As I said above, I work 5 – 9. That’s actually pretty typical. I have plans to hire employees in the near future, but before I can do that, I need enough work for them to do. Until I do that, I have to do all of the work.
8. I get no holidays.
In the last 27 months, I have taken 3 weekdays off: Christmas, my uncle’s funeral, and the day after surgery. For Christmas, I moved all of my work to the following Saturday. For my uncle’s funeral, I spread my work throughout the other days; in fact, it took me three days to recover from the backlog. For my recovery day, I simply charged my clients less.
Because I am my only employee, if I don’t work, the work doesn’t get done. If I took holidays, I either charge my clients for work I didn’t do, or I give them a reduced rate and take home less. So, no holidays.
9. Saturday is my Friday.
I take Sundays off. It’s the only day I take off. As a result, Saturday is to me what Friday is to everyone else. I have a 6-day work week.
10. My pay is intermittent.
Some clients take months to pay me. Some clients have me do small job which are only, say, $10 or $20 worth. It’s difficult to budget when you have no idea how much money you’ll make, especially in the initial stages of the business. Things are starting to stabilize, so it’s less of an issue than it used to be. Even so, clients come and go, so the money coming never stays the same for long.
11. People forget I’m working
Every so often, I will get a phone call from someone asking me to help them with something during the day. Sometimes I can help, but usually I can’t. They always seem to phone when I’m trying to meet a deadline, too.
12. Some clients take months to pay you.
If you’re going to start a business — especially a B2B business — don’t depend on all clients paying you immediately. Some of my clients have taken months to pay me. I’ve only ever had 2 delinquent accounts (and they were each only $40), but some do take a while to pay me. Be prepared to either live on very little some months or make sure you have reserves set aside.
13. Some clients take months to sign up.
While some companies are quick to sign on as clients as soon as I meet with them, others take their time. Never depend on potential clients as a source of income until you’ve actually done work for them and billed them.
14. Some clients require reminders.
People are busy, and this is quite apparent when your business provides services (rather than products) for other businesses. Whether is getting approval on a final draft, getting a payment on an invoice, or asking for feedback on another project, some of your time will be spent trying to track down clients. If you don’t have patience, you may not be cut out to be a business owner.
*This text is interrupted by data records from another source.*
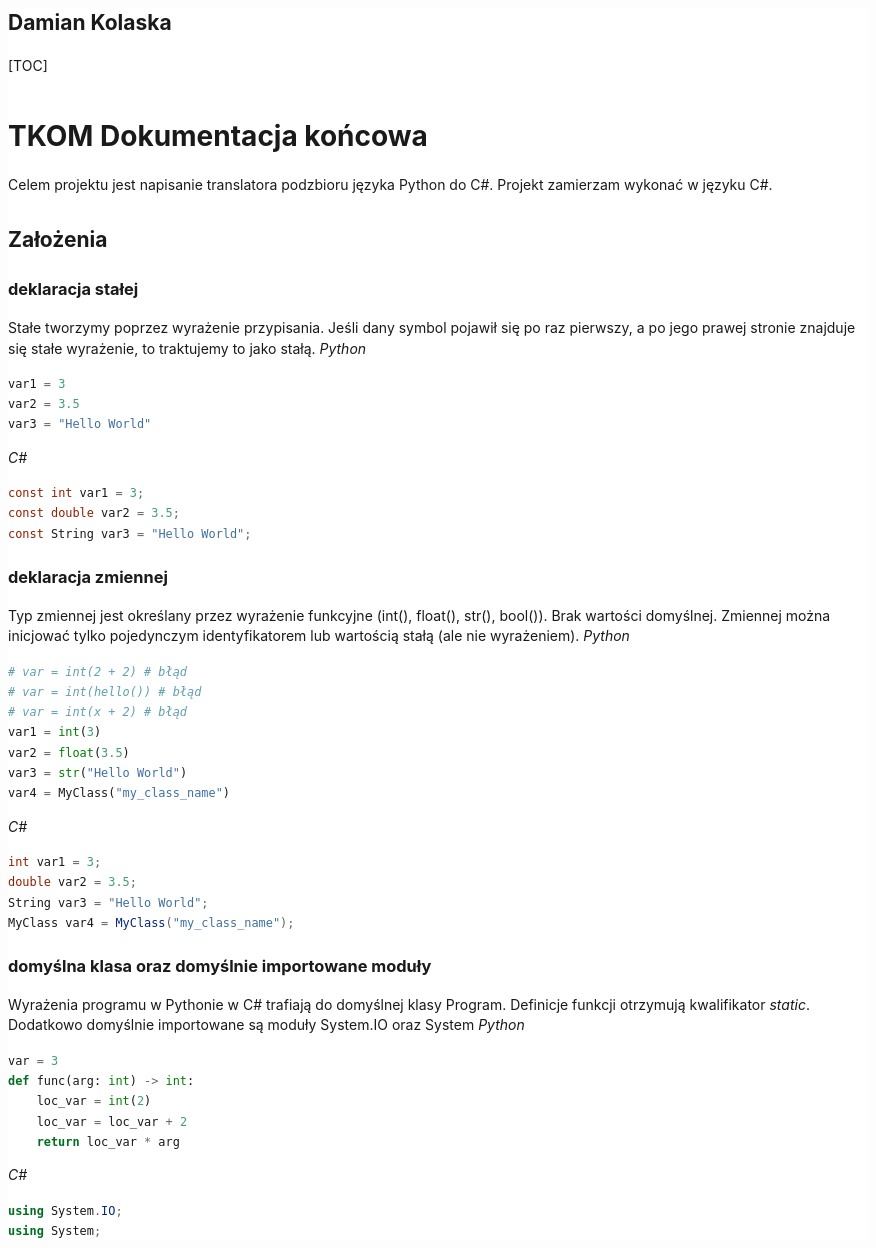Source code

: ## Damian Kolaska
[TOC]
# TKOM Dokumentacja końcowa
Celem projektu jest napisanie translatora podzbioru języka Python do C#. Projekt zamierzam wykonać w języku C#.

## Założenia
### deklaracja stałej
Stałe tworzymy poprzez wyrażenie przypisania.
Jeśli dany symbol pojawił się po raz pierwszy, a po jego
prawej stronie znajduje się stałe wyrażenie, to traktujemy to jako stałą.
*Python*
```python
var1 = 3
var2 = 3.5
var3 = "Hello World"
```
*C#*
```c#
const int var1 = 3;
const double var2 = 3.5;
const String var3 = "Hello World";
```
### deklaracja zmiennej
Typ zmiennej jest określany przez wyrażenie funkcyjne (int(), float(), str(), bool()).
Brak wartości domyślnej. Zmiennej można inicjować tylko pojedynczym identyfikatorem lub wartością stałą (ale nie wyrażeniem).
*Python*
```python
# var = int(2 + 2) # błąd
# var = int(hello()) # błąd
# var = int(x + 2) # błąd
var1 = int(3)
var2 = float(3.5)
var3 = str("Hello World")
var4 = MyClass("my_class_name")
```
*C#*
```c#
int var1 = 3;
double var2 = 3.5;
String var3 = "Hello World";
MyClass var4 = MyClass("my_class_name");
```
### **domyślna klasa oraz domyślnie importowane moduły**
Wyrażenia programu w Pythonie w C# trafiają do domyślnej klasy Program.
Definicje funkcji otrzymują kwalifikator *static*.
Dodatkowo domyślnie importowane są moduły System.IO oraz System
*Python*
```python
var = 3
def func(arg: int) -> int:
    loc_var = int(2)
    loc_var = loc_var + 2
    return loc_var * arg
```
*C#*
```c#
using System.IO;
using System;
```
15. It’s hard work getting clients.
Sending out a mass email to all your contacts will provide relatively little business. Buying advertising space for B2B services will provide relatively little business. Don’t expect all your advertising efforts and money to result in new business. Some of it will see like a waste. If you aren’t good at sales, you’re going to have quite a go of making your business work.
16. Be prepared to fail.
Personally, my wife and I have failed at running a business 8 times. Hot Pepper Communications is our 9th business, and finally, it’s been our most successful. It‘s kind of funny actually because 9 is my favourite number.
Failure is part of entrepreneurship. It’s one of the risks you must be willing to take if you venture out on your own. In my opinion, it’s a risk worth taking. You will learn more lessons through failure than you will in a textbook. You will learn that forces exist that are out of control and that will tear you down. You will learn that you need to be able to live off nothing sometimes if you want the business to survive. You will learn that you can’t live your life as if your client is going to pay their invoice this month.
17. It’s tough being an introvert.
I’m an introvert, and I have anxiety. That makes it difficult to cold call and to reach out to new people at networking events. Business grows more slowly for introverts, but being successful is possible.
Do you run your own business? What are some valuable lessons you’ve learned?